| Exercise aim |
Reproduce the data below with "Locatiedetails" swapped for "Locatiegegevens" and everything else unchanged. Leave the pictures out of your answer.

| Record set |
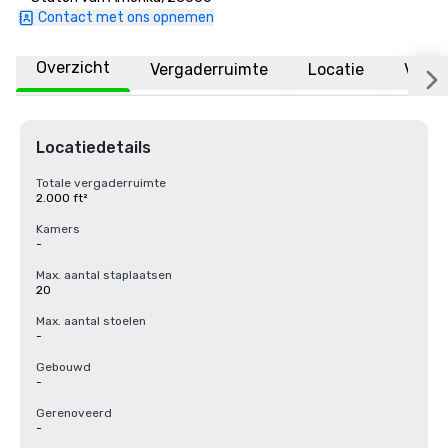
Contact met ons opnemen
Overzicht
Vergaderruimte
Locatie
Veelg
Locatiedetails
Totale vergaderruimte
2.000 ft²
Kamers
-
Max. aantal staplaatsen
20
Max. aantal stoelen
-
Gebouwd
-
Gerenoveerd
-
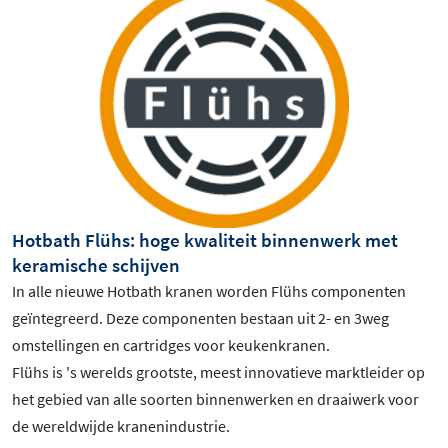
Hotbath Flühs: hoge kwaliteit binnenwerk met
keramische schijven
In alle nieuwe Hotbath kranen worden Flühs componenten
geïntegreerd. Deze componenten bestaan uit 2- en 3weg
omstellingen en cartridges voor keukenkranen.
Flühs is 's werelds grootste, meest innovatieve marktleider op
het gebied van alle soorten binnenwerken en draaiwerk voor
de wereldwijde kranenindustrie.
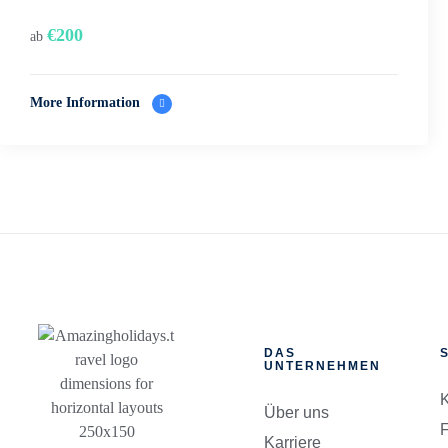
€
200
ab
More Information
DAS
UNTERNEHMEN
K
Über uns
Karriere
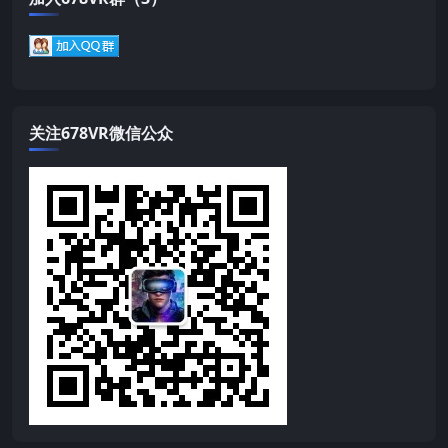
关注678VR微信公众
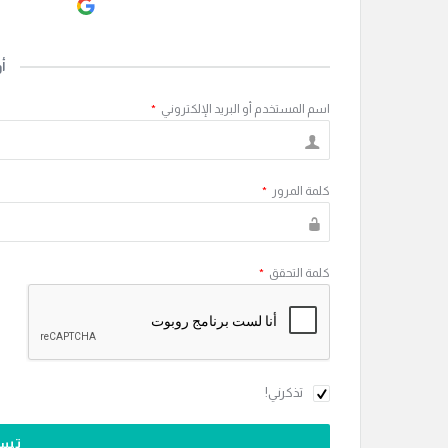
ogle
أ
اسم المستخدم أو البريد الإلكتروني
*
كلمة المرور
*
كلمة التحقق
*
تذكرني!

| Answer to this problem |
Contact met ons opnemen
Overzicht
Vergaderruimte
Locatie
Veelg
Locatiegegevens
Totale vergaderruimte
2.000 ft²
Kamers
-
Max. aantal staplaatsen
20
Max. aantal stoelen
-
Gebouwd
-
Gerenoveerd
-
Hotbath Flühs: hoge kwaliteit binnenwerk met
keramische schijven
In alle nieuwe Hotbath kranen worden Flühs componenten
geïntegreerd. Deze componenten bestaan uit 2- en 3weg
omstellingen en cartridges voor keukenkranen.
Flühs is 's werelds grootste, meest innovatieve marktleider op
het gebied van alle soorten binnenwerken en draaiwerk voor
de wereldwijde kranenindustrie.
€
200
ab
More Information
DAS
UNTERNEHMEN
K
Über uns
Karriere
关注678VR微信公众
ogle
أ
اسم المستخدم أو البريد الإلكتروني
*
كلمة المرور
*
كلمة التحقق
*
تذكرني!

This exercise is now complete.